◆ REQUIREMENT ◆
Write out every one of the entries below word for word, keeping each line unchanged.

(Items listed in a dataset)
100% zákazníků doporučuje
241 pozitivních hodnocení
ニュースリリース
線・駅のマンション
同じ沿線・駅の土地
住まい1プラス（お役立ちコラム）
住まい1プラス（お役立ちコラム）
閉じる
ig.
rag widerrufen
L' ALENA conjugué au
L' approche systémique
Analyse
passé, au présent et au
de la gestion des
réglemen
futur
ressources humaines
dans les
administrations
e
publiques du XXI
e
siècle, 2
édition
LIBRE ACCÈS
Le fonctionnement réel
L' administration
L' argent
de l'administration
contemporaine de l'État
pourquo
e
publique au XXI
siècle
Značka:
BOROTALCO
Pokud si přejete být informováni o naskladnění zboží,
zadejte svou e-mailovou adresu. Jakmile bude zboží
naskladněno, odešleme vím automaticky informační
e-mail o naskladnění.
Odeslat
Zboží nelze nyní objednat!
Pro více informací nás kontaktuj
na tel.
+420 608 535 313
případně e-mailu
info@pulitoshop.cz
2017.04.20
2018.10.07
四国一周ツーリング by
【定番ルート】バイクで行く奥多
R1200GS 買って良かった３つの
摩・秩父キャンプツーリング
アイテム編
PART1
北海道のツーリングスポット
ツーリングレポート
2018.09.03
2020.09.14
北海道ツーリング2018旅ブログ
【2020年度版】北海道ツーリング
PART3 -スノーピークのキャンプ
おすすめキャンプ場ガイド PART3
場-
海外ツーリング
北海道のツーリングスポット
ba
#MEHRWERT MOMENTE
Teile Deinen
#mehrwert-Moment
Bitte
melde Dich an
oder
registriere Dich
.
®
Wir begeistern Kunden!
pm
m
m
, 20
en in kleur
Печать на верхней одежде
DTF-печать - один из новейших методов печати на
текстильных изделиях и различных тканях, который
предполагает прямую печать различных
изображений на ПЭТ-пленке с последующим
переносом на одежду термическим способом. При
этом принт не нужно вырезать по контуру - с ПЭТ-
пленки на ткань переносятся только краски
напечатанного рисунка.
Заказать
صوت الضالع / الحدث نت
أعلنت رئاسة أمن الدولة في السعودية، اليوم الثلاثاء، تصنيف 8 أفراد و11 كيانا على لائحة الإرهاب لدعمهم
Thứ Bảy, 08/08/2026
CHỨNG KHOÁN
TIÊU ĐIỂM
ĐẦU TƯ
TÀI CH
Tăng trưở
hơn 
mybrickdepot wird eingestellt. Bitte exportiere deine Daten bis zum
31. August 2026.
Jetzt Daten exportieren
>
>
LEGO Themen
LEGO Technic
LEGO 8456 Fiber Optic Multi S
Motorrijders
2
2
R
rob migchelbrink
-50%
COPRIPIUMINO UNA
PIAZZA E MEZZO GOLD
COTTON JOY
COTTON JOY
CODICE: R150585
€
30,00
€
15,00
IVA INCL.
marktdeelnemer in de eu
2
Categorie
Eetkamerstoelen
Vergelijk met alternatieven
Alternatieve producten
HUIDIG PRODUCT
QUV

◆ EXERCISE ANSWER ◆
100% zákazníků doporučuje
241 pozitivních hodnocení
ニュースリリース
線・駅のマンション
同じ沿線・駅の土地
住まい1プラス（お役立ちコラム）
住まい1プラス（お役立ちコラム）
閉じる
ig.
rag widerrufen
L' ALENA conjugué au
L' approche systémique
Analyse
passé, au présent et au
de la gestion des
réglemen
futur
ressources humaines
dans les
administrations
e
publiques du XXI
e
siècle, 2
édition
LIBRE ACCÈS
Le fonctionnement réel
L' administration
L' argent
de l'administration
contemporaine de l'État
pourquo
e
publique au XXI
siècle
Značka:
BOROTALCO
Pokud si přejete být informováni o naskladnění zboží,
zadejte svou e-mailovou adresu. Jakmile bude zboží
naskladněno, odešleme vím automaticky informační
e-mail o naskladnění.
Odeslat
Zboží nelze nyní objednat!
Pro více informací nás kontaktuj
na tel.
+420 608 535 313
případně e-mailu
info@pulitoshop.cz
2017.04.20
2018.10.07
四国一周ツーリング by
【定番ルート】バイクで行く奥多
R1200GS 買って良かった３つの
摩・秩父キャンプツーリング
アイテム編
PART1
北海道のツーリングスポット
ツーリングレポート
2018.09.03
2020.09.14
北海道ツーリング2018旅ブログ
【2020年度版】北海道ツーリング
PART3 -スノーピークのキャンプ
おすすめキャンプ場ガイド PART3
場-
海外ツーリング
北海道のツーリングスポット
ba
#MEHRWERT MOMENTE
Teile Deinen
#mehrwert-Moment
Bitte
melde Dich an
oder
registriere Dich
.
®
Wir begeistern Kunden!
pm
m
m
, 20
en in kleur
Печать на верхней одежде
DTF-печать - один из новейших методов печати на
текстильных изделиях и различных тканях, который
предполагает прямую печать различных
изображений на ПЭТ-пленке с последующим
переносом на одежду термическим способом. При
этом принт не нужно вырезать по контуру - с ПЭТ-
пленки на ткань переносятся только краски
напечатанного рисунка.
Заказать
صوت الضالع / الحدث نت
أعلنت رئاسة أمن الدولة في السعودية، اليوم الثلاثاء، تصنيف 8 أفراد و11 كيانا على لائحة الإرهاب لدعمهم
Thứ Bảy, 08/08/2026
CHỨNG KHOÁN
TIÊU ĐIỂM
ĐẦU TƯ
TÀI CH
Tăng trưở
hơn 
mybrickdepot wird eingestellt. Bitte exportiere deine Daten bis zum
31. August 2026.
Jetzt Daten exportieren
>
>
LEGO Themen
LEGO Technic
LEGO 8456 Fiber Optic Multi S
Motorrijders
2
2
R
rob migchelbrink
-50%
COPRIPIUMINO UNA
PIAZZA E MEZZO GOLD
COTTON JOY
COTTON JOY
CODICE: R150585
€
30,00
€
15,00
IVA INCL.
marktdeelnemer in de eu
2
Categorie
Eetkamerstoelen
Vergelijk met alternatieven
Alternatieve producten
HUIDIG PRODUCT
QUV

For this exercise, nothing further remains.